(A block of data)
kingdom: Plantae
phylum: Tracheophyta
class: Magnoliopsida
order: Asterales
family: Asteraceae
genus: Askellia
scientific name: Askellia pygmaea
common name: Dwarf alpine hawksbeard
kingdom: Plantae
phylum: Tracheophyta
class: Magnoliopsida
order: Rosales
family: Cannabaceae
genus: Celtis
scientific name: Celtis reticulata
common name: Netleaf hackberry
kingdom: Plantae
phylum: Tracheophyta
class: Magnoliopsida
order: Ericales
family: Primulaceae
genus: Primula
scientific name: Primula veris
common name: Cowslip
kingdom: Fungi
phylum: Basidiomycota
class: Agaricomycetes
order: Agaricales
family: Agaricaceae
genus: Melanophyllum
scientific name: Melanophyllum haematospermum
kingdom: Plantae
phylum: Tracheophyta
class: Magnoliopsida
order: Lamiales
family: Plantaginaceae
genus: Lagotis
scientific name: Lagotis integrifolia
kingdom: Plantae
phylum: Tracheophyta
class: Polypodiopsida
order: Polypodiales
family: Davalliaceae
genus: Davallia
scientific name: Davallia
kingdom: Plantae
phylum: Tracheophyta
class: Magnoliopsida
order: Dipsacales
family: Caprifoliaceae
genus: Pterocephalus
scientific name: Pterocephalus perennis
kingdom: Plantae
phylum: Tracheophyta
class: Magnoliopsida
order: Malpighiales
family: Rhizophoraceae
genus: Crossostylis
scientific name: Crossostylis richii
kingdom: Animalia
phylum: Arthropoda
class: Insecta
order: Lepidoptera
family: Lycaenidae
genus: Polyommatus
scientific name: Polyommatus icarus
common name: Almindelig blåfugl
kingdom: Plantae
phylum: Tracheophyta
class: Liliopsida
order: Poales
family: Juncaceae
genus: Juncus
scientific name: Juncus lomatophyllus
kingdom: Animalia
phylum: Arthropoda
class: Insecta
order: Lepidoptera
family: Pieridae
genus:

• _Your objective_
Rewrite the listing lines starting at the one containing "genus: Davallia" and ending at the one containing "scientific name: Crossostylis richii", changing "phylum" to "division" and leaving everything else the same.

• _Exercise result_
genus: Davallia
scientific name: Davallia
kingdom: Plantae
division: Tracheophyta
class: Magnoliopsida
order: Dipsacales
family: Caprifoliaceae
genus: Pterocephalus
scientific name: Pterocephalus perennis
kingdom: Plantae
division: Tracheophyta
class: Magnoliopsida
order: Malpighiales
family: Rhizophoraceae
genus: Crossostylis
scientific name: Crossostylis richii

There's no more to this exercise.